The Southern Michigan Orienteering Club (SMOC) - which should not be mistaken for the Southern Midlands Orienteering Club of Great Britain - was established in 1984 by the fusion of three smaller clubs. The club has 150 members who live in the surroundings of the university town of Ann Arbor, situated in the south-eastern part of Michigan. You can find there one of the most famous American universities - The University of Michigan. Well-know companies such as Pfizer or Ford also have their headquarters there. No wonder many people from all over the world are drawn to the area. As a result, Michigan runners can often speak Finnish, Swedish, or German.
Dragon trees in glacial terrain
Michigan's landscape was formed by the glaciers which also deepened the Great Lakes. But, they did not affect the lower rocky layer; so there are very few rocky features in the countryside. Blue coloring prevails on most Michigan orienteering maps - a course-setter often has to deal with setting courses among plenty of lakes and marshes (there are no water-courses). Vegetation is another obstacle - various kinds of berries, vines, and thorny bushes abound. The countryside is flat, so contour lines are usually set by 2.5 or 3 meters.

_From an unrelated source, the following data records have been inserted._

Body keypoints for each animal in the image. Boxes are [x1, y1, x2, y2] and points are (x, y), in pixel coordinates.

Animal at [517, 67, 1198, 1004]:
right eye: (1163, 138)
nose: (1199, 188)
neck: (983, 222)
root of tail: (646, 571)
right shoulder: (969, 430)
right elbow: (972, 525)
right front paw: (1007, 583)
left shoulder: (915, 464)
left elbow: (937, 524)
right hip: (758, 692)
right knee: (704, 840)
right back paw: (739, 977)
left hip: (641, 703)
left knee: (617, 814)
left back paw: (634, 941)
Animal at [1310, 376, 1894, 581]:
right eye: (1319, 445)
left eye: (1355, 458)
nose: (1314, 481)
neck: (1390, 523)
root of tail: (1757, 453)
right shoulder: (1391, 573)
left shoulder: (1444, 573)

There are no peaches on Peach Mountain
We started making maps in the forests within a 30-minute ride north-west of Ann Arbor. These areas were surrounded by signs saying "Research Property of the University of Michigan." Photogrammetry was made from evaluated aerial photographs taken in 1964. Terrain features, apart from several areas where a high density of pines or uprooted tress made any higher-quality analysis impossible, corresponded with the map bases we were given.

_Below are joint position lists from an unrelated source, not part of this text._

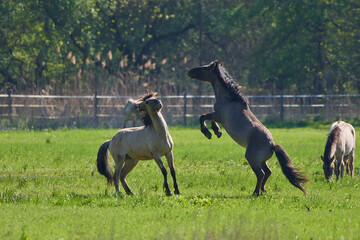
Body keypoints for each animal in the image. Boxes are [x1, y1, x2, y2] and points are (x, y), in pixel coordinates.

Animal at [187, 60, 308, 195]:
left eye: (204, 68)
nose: (189, 71)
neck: (229, 99)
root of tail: (272, 144)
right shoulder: (217, 116)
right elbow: (208, 119)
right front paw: (217, 131)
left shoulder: (218, 115)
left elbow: (203, 117)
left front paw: (208, 133)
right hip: (262, 161)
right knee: (268, 172)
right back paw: (263, 190)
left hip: (252, 159)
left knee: (261, 174)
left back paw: (256, 192)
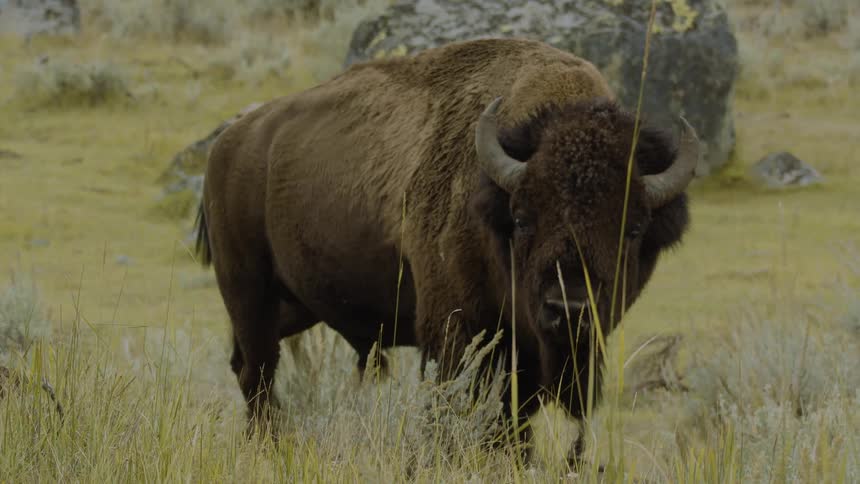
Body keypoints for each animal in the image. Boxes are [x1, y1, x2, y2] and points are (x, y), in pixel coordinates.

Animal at [195, 38, 697, 460]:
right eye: (522, 219)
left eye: (634, 228)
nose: (569, 307)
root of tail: (229, 141)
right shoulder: (454, 329)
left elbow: (517, 418)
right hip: (248, 291)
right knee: (257, 373)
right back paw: (267, 444)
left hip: (295, 304)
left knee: (247, 364)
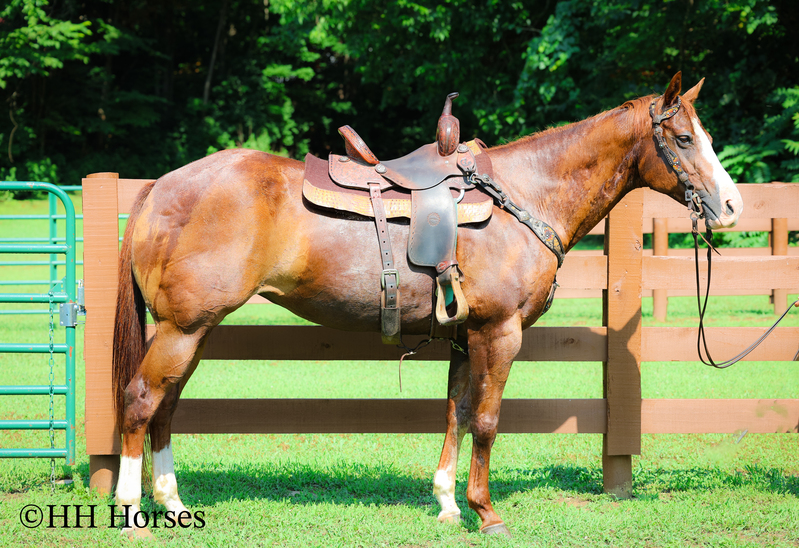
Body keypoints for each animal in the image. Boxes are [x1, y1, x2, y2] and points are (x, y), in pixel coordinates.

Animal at [111, 72, 742, 536]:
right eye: (685, 139)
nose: (732, 206)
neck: (524, 196)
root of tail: (161, 185)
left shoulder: (466, 336)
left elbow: (456, 413)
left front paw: (448, 504)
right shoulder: (499, 332)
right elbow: (486, 420)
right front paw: (486, 513)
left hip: (194, 330)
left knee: (166, 407)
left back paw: (172, 504)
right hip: (182, 328)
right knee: (142, 401)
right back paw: (131, 509)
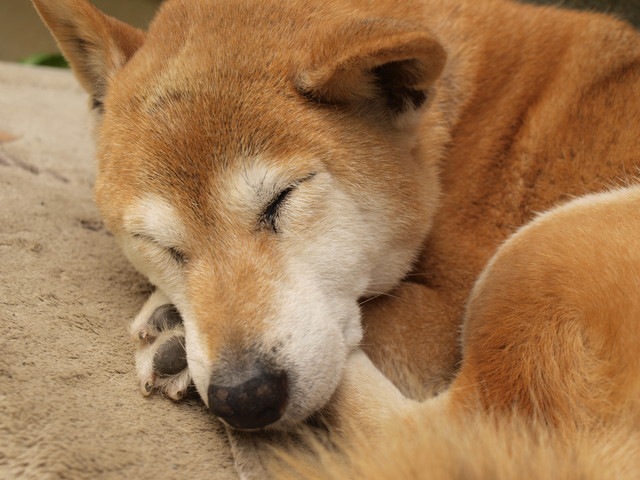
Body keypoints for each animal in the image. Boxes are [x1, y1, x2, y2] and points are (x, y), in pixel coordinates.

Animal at [35, 0, 640, 468]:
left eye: (283, 199)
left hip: (545, 250)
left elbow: (375, 320)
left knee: (429, 432)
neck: (453, 124)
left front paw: (174, 334)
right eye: (158, 243)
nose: (245, 397)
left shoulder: (444, 312)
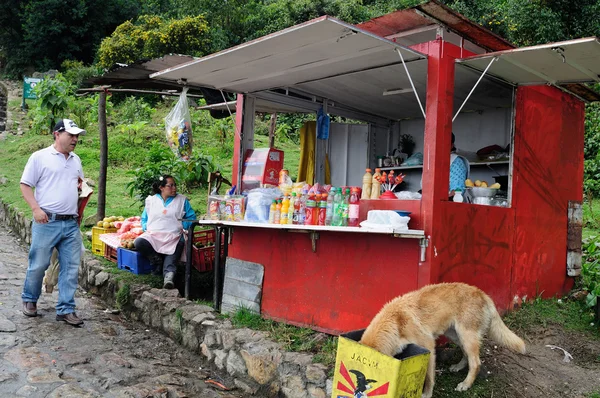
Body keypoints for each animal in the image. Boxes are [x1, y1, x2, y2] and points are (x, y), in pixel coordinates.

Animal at [360, 282, 524, 396]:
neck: (395, 323)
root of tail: (482, 293)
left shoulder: (428, 347)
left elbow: (429, 377)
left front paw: (427, 394)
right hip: (456, 336)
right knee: (468, 356)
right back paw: (458, 367)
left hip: (466, 337)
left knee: (476, 363)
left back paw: (465, 384)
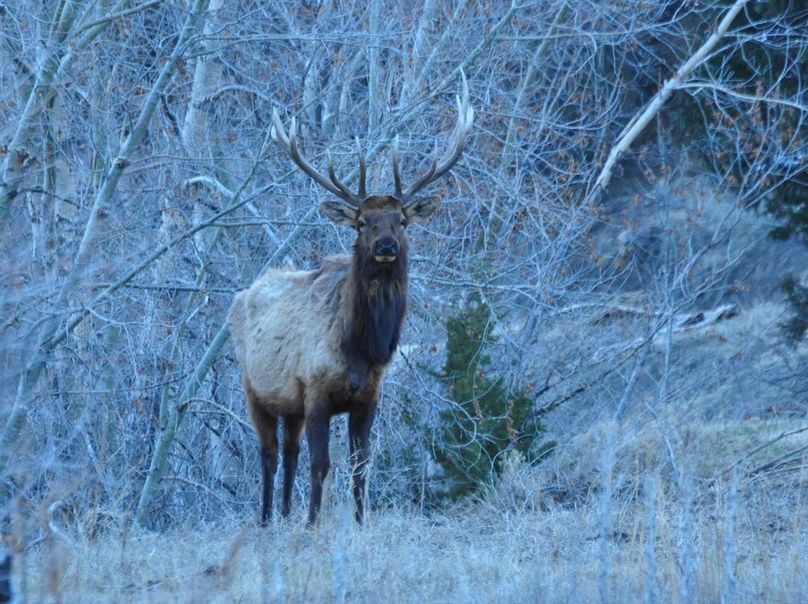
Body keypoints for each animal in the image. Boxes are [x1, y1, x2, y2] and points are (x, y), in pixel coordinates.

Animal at [227, 74, 473, 526]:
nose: (386, 245)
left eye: (402, 220)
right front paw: (312, 524)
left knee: (289, 451)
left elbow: (362, 464)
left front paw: (360, 523)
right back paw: (268, 519)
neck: (362, 348)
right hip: (254, 388)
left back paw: (284, 514)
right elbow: (321, 463)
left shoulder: (368, 396)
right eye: (361, 222)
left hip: (290, 404)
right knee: (269, 454)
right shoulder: (316, 390)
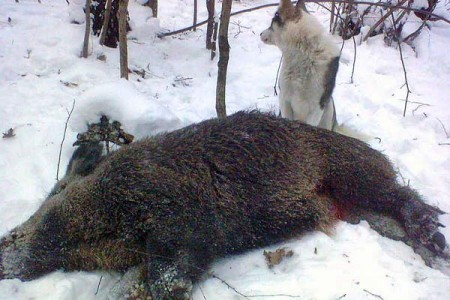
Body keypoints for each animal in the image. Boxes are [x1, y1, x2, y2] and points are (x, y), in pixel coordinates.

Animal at [0, 111, 446, 298]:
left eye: (56, 193)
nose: (7, 242)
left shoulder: (177, 214)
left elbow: (171, 269)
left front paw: (163, 289)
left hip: (354, 172)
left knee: (401, 196)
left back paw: (432, 231)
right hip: (360, 210)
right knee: (392, 222)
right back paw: (435, 248)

Positively no hunting for frisking orienteers
In mid-October, SMOC organized an all-American, USOF-sanctioned orienteering meet also known as the Great Lakes Challenge. The competition was held in the Waterloo Recreation Area. Runners were given laser-printed copies of the map. On my way to the start, I met several green-clad men with crossbows, and remembered some words from the bulletin: "The recreation area will be open to small-game hunters during the meet; you may wish to consider wearing blazing orange colors for safety."

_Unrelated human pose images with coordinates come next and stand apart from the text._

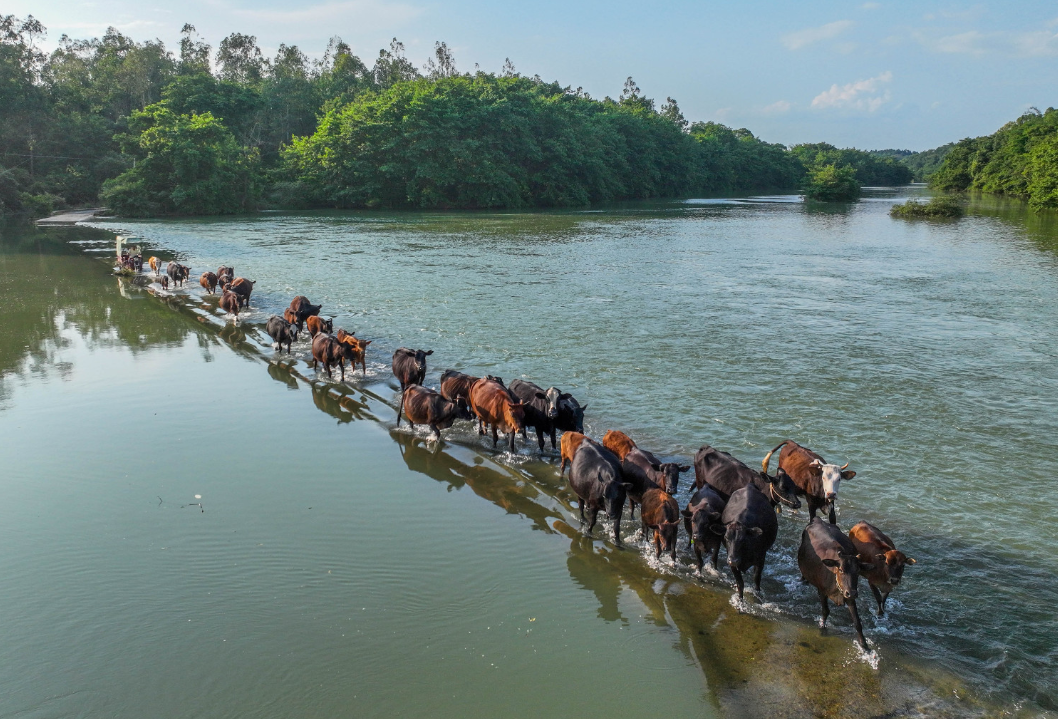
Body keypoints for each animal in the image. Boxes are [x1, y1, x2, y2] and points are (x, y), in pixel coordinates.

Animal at [795, 515, 871, 651]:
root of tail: (818, 519)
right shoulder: (822, 591)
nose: (852, 593)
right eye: (841, 570)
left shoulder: (849, 594)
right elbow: (825, 611)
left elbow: (857, 622)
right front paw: (821, 627)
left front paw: (864, 644)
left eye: (858, 570)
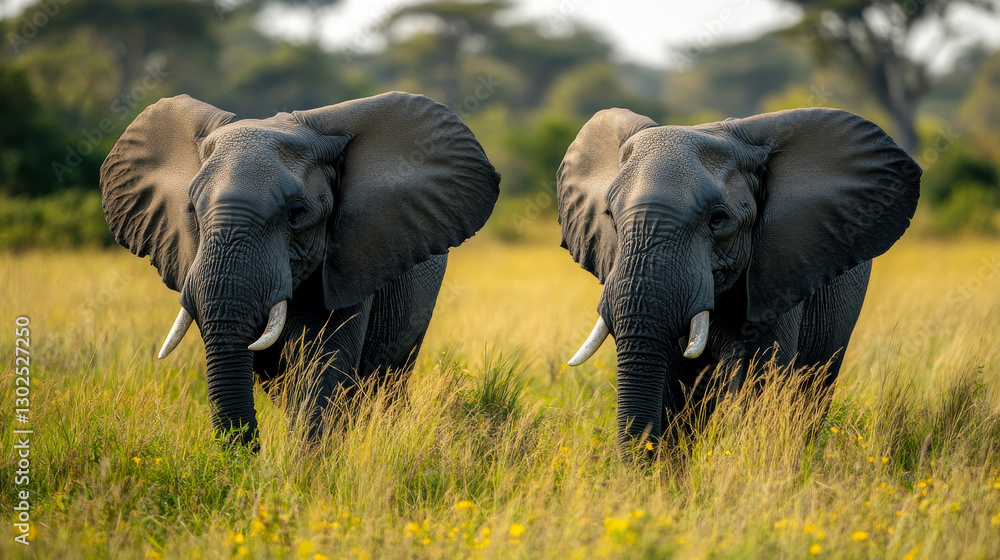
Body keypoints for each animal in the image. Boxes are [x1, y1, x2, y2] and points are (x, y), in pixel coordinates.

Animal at [100, 92, 500, 448]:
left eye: (296, 214)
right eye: (193, 211)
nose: (247, 460)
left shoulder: (351, 259)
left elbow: (320, 364)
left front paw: (305, 470)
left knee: (388, 380)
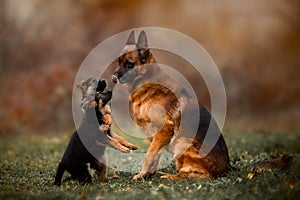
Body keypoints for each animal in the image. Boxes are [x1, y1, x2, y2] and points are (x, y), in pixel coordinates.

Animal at [112, 30, 232, 180]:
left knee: (195, 175)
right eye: (118, 62)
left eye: (129, 64)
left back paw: (169, 176)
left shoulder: (163, 130)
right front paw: (148, 174)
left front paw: (141, 174)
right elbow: (155, 156)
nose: (113, 77)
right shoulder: (157, 137)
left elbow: (149, 156)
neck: (147, 83)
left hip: (183, 143)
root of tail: (227, 168)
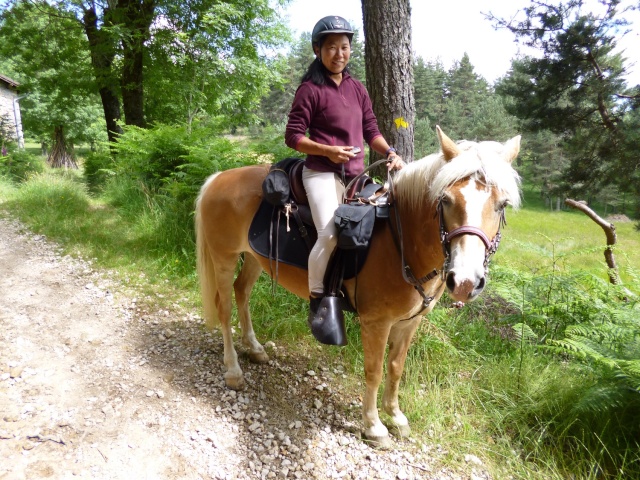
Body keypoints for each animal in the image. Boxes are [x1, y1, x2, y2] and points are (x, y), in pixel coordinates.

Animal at [196, 127, 520, 446]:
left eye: (501, 204)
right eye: (446, 200)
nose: (465, 281)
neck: (401, 239)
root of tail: (219, 177)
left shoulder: (409, 323)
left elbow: (396, 367)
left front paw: (396, 416)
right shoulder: (376, 322)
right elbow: (374, 370)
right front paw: (374, 425)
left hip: (254, 258)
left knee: (242, 292)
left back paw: (254, 348)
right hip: (224, 258)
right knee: (224, 308)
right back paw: (233, 370)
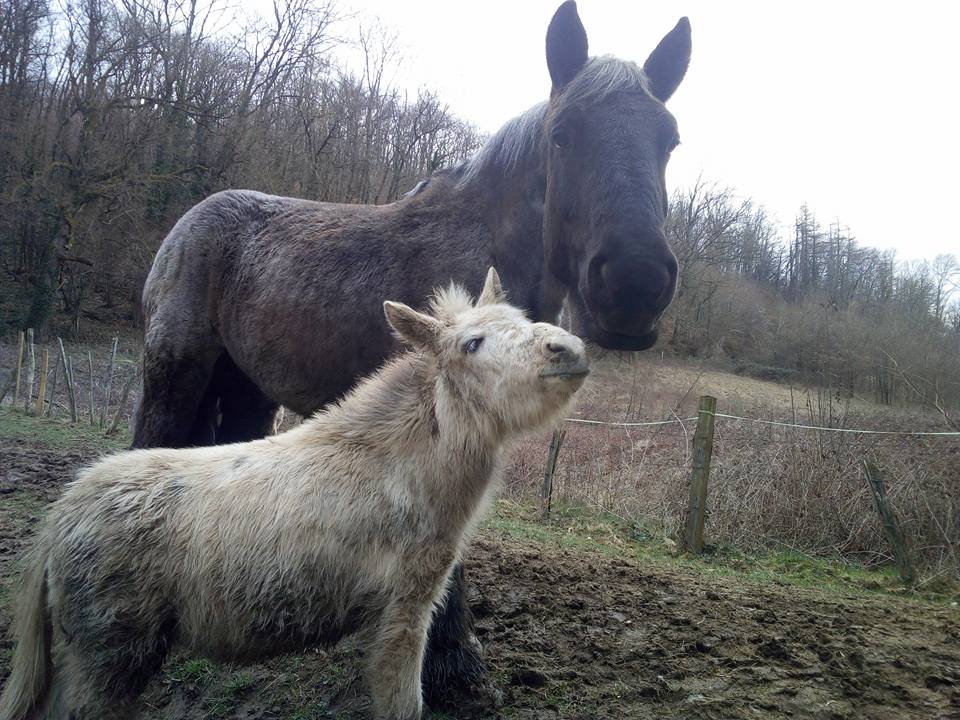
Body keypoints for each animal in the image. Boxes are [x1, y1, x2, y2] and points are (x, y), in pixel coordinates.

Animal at [0, 268, 588, 720]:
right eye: (472, 343)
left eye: (521, 319)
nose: (569, 348)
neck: (409, 471)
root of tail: (56, 523)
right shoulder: (404, 608)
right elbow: (402, 702)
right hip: (111, 657)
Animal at [133, 1, 688, 704]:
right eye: (564, 136)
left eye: (668, 140)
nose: (636, 285)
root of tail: (189, 221)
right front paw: (456, 668)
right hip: (176, 372)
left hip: (246, 390)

We returned to the area at the beginning of November in order to map new areas adjacent to the existing map (Prospect Hill) to the east. The trees meanwhile had changed their color to red; there were egrets floating in the swamps; the grass had turned yellow; and a cold breeze had started to blow in from the Lakes. The map area was a former golf course, but we could not find any holes. Nature had quickly taken hold of what had once belonged to it. Some green parts matched well this description by a devoted botanist, Bill Luitje: "It is so thick that the only ways to get through would be to cut your way with a chain saw or to crawl on your belly under the shrubs."
After a month spent in Michigan, a month in which we traveled along roads among orange Halloween pumpkins, a month living in the Siamese house of Mary Joscelyn, we left these colored autumn forests and headed home.